:: Recorded information ::
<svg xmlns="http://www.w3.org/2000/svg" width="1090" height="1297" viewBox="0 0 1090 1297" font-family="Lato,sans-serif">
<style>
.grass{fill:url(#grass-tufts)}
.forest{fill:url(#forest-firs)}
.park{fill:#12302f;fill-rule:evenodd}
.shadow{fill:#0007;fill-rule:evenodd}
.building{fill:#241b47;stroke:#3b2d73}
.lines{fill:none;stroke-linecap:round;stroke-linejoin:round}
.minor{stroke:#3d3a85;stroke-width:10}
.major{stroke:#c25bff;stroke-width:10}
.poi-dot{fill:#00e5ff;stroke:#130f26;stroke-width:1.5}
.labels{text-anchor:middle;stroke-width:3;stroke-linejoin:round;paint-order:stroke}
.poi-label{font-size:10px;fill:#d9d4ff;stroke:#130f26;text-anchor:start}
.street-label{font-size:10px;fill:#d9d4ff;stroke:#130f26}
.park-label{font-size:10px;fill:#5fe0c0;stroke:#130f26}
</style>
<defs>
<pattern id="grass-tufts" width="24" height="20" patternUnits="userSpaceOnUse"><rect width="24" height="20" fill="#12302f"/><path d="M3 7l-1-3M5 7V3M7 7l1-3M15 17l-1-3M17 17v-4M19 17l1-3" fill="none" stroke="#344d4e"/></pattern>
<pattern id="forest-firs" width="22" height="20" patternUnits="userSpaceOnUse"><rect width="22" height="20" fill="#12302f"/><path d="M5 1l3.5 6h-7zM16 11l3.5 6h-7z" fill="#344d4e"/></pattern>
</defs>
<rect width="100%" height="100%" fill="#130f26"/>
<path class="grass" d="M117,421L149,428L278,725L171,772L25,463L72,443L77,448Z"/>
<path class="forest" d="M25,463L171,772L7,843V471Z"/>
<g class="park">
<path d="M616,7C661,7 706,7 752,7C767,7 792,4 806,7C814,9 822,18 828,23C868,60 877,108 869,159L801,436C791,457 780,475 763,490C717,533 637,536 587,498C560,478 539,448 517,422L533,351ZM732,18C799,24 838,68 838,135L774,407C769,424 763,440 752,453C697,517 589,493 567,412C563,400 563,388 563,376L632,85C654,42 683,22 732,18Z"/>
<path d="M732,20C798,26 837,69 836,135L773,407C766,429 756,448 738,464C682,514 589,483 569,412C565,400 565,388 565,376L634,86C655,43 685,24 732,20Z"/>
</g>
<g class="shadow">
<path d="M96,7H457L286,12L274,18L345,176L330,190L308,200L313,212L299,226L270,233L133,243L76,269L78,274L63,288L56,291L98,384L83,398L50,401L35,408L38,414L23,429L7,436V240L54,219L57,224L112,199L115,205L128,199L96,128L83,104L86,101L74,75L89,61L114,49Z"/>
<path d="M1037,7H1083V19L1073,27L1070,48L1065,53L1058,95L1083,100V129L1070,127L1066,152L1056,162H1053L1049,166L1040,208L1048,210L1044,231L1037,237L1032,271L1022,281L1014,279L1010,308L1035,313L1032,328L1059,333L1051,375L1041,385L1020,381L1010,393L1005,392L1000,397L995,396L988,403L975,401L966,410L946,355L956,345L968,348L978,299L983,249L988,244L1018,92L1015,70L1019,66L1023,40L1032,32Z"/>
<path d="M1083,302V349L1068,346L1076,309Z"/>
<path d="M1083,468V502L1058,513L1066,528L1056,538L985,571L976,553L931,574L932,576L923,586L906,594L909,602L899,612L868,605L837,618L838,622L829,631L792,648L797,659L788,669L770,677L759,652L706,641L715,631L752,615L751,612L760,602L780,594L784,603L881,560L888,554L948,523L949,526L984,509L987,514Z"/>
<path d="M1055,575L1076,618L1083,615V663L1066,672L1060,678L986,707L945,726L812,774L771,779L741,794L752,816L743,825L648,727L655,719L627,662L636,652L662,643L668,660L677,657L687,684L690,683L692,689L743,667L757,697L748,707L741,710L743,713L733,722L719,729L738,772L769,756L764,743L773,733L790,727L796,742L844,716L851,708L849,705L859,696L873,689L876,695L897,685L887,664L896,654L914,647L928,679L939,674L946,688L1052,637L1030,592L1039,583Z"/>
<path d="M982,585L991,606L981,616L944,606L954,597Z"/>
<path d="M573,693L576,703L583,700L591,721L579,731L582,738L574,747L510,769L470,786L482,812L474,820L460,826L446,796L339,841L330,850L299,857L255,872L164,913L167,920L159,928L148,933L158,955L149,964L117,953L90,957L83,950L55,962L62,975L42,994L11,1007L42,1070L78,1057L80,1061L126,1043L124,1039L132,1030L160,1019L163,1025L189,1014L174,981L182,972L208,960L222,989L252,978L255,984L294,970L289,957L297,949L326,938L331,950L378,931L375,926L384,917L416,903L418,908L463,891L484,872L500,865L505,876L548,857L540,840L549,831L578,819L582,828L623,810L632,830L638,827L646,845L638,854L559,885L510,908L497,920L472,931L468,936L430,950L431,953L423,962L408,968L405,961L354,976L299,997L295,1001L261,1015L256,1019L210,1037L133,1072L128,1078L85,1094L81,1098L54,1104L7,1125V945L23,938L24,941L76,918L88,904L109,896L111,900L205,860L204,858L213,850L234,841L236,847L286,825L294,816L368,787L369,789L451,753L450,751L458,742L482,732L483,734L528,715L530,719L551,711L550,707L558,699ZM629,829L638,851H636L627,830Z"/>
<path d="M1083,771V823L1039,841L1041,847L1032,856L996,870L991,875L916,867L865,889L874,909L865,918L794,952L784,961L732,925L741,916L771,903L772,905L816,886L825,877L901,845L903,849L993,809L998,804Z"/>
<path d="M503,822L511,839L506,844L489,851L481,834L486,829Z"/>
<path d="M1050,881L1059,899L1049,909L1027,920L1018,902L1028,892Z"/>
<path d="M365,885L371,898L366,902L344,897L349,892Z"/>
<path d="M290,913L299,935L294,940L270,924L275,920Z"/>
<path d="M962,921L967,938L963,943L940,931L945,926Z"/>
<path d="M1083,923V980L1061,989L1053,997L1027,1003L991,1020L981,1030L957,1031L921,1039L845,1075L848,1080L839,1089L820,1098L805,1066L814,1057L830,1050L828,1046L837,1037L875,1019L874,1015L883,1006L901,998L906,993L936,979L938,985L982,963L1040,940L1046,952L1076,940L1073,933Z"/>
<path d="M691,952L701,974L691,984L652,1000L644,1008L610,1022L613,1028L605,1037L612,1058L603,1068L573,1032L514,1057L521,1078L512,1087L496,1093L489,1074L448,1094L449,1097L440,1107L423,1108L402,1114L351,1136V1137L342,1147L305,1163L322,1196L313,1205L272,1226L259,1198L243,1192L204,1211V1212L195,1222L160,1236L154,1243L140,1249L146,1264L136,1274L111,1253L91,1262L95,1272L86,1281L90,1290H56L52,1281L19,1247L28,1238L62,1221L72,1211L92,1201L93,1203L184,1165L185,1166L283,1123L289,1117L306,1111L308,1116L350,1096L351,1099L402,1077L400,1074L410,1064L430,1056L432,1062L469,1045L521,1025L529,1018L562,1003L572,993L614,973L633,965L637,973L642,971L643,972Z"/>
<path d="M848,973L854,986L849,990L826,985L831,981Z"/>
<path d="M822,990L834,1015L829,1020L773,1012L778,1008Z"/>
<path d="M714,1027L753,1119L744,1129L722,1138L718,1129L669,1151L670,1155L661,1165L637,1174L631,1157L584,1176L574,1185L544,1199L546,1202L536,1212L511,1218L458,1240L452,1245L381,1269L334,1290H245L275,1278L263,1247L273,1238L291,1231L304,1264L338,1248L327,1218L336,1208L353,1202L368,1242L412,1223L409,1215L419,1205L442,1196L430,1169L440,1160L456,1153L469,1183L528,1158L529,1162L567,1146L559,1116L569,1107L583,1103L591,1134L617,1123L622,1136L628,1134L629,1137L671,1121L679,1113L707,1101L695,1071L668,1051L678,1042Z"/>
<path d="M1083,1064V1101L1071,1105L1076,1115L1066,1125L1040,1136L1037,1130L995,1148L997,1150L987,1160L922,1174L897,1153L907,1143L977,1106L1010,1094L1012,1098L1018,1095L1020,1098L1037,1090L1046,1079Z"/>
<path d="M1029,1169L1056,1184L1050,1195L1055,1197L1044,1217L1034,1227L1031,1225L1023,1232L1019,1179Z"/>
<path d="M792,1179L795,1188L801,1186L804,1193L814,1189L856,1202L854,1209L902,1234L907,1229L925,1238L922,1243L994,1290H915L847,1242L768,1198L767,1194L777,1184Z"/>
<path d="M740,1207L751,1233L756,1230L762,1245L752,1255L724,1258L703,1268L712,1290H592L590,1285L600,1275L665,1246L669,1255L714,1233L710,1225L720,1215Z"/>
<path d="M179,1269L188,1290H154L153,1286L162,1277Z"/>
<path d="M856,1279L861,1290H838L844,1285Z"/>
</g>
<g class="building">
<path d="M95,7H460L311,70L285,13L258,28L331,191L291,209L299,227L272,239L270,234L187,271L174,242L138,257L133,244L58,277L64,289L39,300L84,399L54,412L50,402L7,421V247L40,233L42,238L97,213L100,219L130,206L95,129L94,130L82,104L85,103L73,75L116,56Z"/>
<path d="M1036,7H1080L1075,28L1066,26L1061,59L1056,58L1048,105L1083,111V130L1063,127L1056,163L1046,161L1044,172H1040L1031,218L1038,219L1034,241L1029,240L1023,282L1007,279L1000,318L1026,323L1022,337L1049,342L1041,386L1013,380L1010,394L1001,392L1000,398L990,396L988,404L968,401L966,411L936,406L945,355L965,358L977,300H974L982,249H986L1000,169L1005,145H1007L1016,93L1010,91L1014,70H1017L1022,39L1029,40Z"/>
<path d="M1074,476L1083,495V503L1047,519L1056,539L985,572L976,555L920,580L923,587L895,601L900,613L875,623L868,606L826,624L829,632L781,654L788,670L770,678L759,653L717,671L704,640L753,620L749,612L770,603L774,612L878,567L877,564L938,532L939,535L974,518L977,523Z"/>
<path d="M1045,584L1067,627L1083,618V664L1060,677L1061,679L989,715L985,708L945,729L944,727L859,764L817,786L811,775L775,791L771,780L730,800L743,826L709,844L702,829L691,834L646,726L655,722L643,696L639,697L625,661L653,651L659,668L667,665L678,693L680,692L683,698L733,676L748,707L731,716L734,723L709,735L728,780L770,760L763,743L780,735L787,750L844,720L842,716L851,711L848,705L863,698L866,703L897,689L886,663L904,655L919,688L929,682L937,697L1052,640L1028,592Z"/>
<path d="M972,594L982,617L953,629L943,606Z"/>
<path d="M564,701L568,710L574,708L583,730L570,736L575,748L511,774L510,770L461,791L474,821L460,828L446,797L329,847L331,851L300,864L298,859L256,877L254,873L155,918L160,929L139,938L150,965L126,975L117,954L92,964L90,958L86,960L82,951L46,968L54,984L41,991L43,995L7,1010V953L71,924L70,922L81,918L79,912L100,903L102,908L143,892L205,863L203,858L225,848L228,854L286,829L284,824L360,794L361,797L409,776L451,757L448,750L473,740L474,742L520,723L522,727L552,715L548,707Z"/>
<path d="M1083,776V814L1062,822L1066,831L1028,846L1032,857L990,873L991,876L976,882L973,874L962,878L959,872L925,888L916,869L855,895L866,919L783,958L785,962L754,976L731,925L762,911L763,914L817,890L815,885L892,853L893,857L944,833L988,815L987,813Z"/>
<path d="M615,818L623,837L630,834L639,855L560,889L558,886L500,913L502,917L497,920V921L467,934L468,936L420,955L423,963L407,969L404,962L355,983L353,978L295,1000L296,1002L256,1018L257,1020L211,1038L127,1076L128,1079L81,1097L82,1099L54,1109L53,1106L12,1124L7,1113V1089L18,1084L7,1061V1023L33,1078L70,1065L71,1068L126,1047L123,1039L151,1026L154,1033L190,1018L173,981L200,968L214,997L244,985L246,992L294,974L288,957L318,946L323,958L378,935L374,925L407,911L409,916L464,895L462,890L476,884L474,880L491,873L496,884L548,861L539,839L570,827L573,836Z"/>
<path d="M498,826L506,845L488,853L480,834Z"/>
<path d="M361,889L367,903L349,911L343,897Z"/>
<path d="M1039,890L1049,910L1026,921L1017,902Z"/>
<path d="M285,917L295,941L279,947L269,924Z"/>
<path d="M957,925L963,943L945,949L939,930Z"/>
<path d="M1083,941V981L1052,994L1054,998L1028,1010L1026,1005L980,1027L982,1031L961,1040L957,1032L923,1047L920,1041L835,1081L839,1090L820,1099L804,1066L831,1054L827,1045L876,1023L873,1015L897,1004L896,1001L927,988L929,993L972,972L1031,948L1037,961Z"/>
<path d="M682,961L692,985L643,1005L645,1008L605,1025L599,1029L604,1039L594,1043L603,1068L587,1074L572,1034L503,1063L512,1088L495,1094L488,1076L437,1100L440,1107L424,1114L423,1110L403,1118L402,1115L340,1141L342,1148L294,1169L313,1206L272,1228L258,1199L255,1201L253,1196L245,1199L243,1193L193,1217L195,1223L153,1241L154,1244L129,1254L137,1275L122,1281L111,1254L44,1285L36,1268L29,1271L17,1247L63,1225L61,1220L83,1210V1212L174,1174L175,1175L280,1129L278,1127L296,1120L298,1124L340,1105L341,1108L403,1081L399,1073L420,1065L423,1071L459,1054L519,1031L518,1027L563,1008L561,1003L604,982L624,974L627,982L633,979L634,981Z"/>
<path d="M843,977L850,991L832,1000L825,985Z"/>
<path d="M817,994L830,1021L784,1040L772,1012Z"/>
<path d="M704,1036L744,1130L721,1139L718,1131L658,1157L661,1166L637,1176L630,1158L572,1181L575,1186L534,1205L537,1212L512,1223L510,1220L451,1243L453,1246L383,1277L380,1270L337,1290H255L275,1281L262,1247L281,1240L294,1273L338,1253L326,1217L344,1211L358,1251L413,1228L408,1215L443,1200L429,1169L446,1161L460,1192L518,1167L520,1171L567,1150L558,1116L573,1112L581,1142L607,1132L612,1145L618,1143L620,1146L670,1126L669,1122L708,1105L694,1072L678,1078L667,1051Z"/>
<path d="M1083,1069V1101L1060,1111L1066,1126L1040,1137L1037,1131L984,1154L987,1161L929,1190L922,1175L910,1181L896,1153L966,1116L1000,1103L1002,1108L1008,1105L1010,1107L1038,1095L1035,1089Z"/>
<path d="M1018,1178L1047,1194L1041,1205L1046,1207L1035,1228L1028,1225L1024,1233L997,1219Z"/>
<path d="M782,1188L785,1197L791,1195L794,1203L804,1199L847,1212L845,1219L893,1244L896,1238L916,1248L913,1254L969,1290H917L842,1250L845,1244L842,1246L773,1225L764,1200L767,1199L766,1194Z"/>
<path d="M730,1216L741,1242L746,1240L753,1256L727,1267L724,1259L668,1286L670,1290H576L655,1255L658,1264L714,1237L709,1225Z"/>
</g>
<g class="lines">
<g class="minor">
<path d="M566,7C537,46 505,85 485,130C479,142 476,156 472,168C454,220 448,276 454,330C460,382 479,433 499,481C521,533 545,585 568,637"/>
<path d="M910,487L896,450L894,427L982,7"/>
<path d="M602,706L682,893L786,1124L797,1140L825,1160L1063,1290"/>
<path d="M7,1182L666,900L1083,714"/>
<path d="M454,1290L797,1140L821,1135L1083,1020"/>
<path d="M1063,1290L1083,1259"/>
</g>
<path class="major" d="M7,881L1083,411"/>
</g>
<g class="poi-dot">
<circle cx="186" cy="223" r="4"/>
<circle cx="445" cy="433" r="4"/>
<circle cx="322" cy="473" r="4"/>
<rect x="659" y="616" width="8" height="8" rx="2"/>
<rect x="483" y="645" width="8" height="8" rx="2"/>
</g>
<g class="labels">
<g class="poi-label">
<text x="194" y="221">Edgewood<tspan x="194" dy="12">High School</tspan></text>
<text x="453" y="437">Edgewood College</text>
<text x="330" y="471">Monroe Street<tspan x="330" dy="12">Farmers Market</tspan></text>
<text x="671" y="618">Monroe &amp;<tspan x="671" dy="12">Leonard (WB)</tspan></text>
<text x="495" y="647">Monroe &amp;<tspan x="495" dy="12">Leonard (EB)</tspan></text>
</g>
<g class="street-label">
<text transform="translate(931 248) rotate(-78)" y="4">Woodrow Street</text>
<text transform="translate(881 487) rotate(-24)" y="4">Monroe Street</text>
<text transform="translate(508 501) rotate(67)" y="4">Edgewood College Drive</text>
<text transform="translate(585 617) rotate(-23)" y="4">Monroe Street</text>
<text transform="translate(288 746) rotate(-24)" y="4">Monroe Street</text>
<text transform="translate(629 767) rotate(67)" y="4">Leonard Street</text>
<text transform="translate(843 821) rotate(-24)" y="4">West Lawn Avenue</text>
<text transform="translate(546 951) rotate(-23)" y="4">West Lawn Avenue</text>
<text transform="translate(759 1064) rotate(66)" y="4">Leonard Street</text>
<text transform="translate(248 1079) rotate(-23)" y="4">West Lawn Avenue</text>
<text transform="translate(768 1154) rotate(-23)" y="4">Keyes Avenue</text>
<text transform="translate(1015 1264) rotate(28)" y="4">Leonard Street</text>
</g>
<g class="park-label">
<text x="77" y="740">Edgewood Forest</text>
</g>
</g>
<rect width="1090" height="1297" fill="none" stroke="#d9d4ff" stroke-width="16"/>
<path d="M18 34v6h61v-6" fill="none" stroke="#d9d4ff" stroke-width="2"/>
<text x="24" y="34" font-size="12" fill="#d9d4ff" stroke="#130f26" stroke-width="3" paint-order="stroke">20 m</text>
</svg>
:::
● Requirement
Go line by line through the material and count the lines holding the word "linejoin". State only the total.

● Response box
2